Activity
Every line from the one with "požadavků na službu" through the final line of the entries below should be returned exactly; leave out all other lines.

Material for this exercise
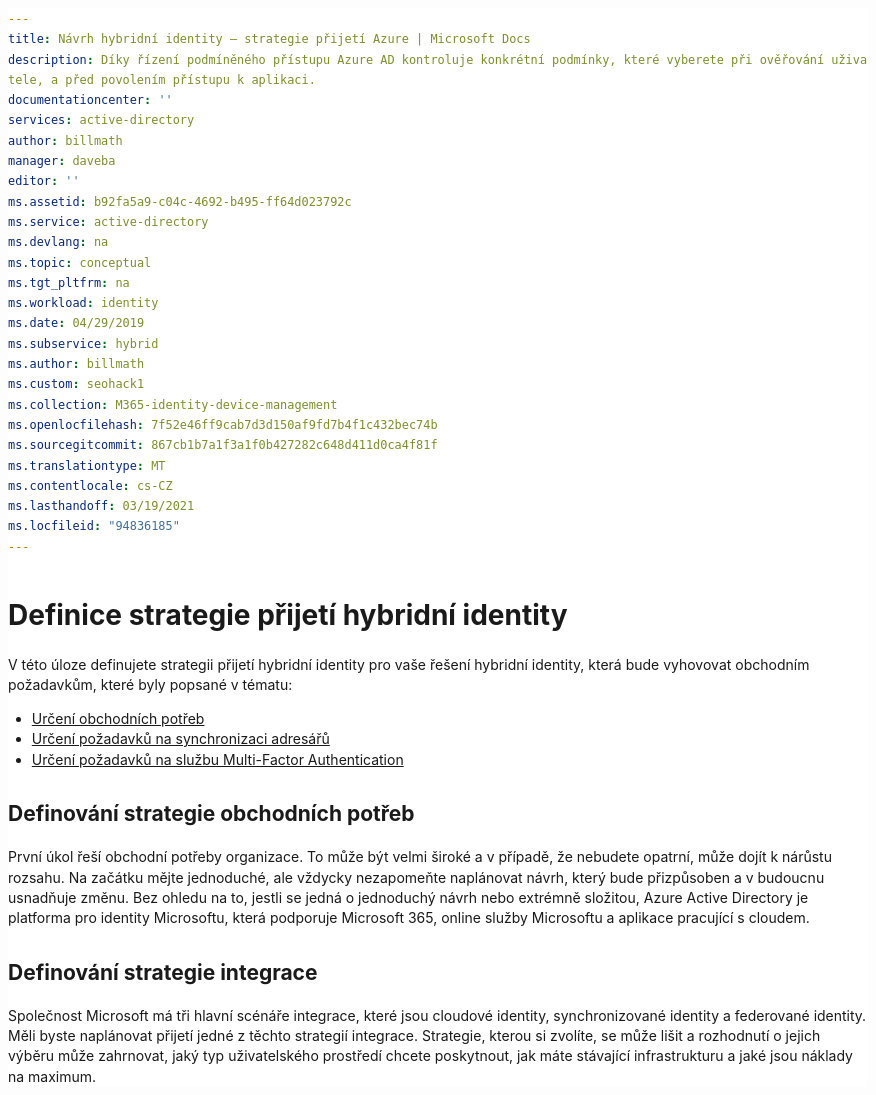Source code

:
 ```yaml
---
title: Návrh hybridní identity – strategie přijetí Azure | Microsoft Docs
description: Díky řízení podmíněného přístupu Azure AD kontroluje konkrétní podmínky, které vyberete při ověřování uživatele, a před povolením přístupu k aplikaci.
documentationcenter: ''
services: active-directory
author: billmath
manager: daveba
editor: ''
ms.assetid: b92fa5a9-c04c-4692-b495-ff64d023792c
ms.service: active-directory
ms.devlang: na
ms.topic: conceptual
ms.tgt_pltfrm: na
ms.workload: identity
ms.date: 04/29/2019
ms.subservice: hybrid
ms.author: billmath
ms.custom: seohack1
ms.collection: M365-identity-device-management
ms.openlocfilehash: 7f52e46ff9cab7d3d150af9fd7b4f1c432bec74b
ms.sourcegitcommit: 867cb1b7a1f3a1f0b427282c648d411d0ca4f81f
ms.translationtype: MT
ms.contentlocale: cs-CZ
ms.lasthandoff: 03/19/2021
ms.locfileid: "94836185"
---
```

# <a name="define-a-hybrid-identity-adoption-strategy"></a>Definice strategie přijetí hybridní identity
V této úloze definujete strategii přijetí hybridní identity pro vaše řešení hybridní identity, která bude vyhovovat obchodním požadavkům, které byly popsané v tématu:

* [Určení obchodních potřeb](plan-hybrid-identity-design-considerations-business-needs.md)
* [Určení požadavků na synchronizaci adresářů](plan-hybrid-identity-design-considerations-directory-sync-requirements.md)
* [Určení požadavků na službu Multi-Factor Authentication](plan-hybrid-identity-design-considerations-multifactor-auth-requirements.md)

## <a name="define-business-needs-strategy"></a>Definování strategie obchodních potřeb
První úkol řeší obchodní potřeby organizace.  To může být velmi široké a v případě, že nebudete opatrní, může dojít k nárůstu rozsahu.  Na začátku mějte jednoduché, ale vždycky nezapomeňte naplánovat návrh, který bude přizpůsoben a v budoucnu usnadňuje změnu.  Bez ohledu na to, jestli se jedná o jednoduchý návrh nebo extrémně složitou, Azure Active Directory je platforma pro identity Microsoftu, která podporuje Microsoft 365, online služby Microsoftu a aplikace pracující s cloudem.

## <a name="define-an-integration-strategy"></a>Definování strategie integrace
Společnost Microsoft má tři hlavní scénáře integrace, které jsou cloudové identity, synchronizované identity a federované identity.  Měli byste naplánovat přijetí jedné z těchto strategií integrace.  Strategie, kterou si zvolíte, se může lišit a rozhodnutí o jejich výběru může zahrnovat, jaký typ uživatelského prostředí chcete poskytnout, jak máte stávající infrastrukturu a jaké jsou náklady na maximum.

Response
* [Určení požadavků na službu Multi-Factor Authentication](plan-hybrid-identity-design-considerations-multifactor-auth-requirements.md)

## <a name="define-business-needs-strategy"></a>Definování strategie obchodních potřeb
První úkol řeší obchodní potřeby organizace.  To může být velmi široké a v případě, že nebudete opatrní, může dojít k nárůstu rozsahu.  Na začátku mějte jednoduché, ale vždycky nezapomeňte naplánovat návrh, který bude přizpůsoben a v budoucnu usnadňuje změnu.  Bez ohledu na to, jestli se jedná o jednoduchý návrh nebo extrémně složitou, Azure Active Directory je platforma pro identity Microsoftu, která podporuje Microsoft 365, online služby Microsoftu a aplikace pracující s cloudem.

## <a name="define-an-integration-strategy"></a>Definování strategie integrace
Společnost Microsoft má tři hlavní scénáře integrace, které jsou cloudové identity, synchronizované identity a federované identity.  Měli byste naplánovat přijetí jedné z těchto strategií integrace.  Strategie, kterou si zvolíte, se může lišit a rozhodnutí o jejich výběru může zahrnovat, jaký typ uživatelského prostředí chcete poskytnout, jak máte stávající infrastrukturu a jaké jsou náklady na maximum.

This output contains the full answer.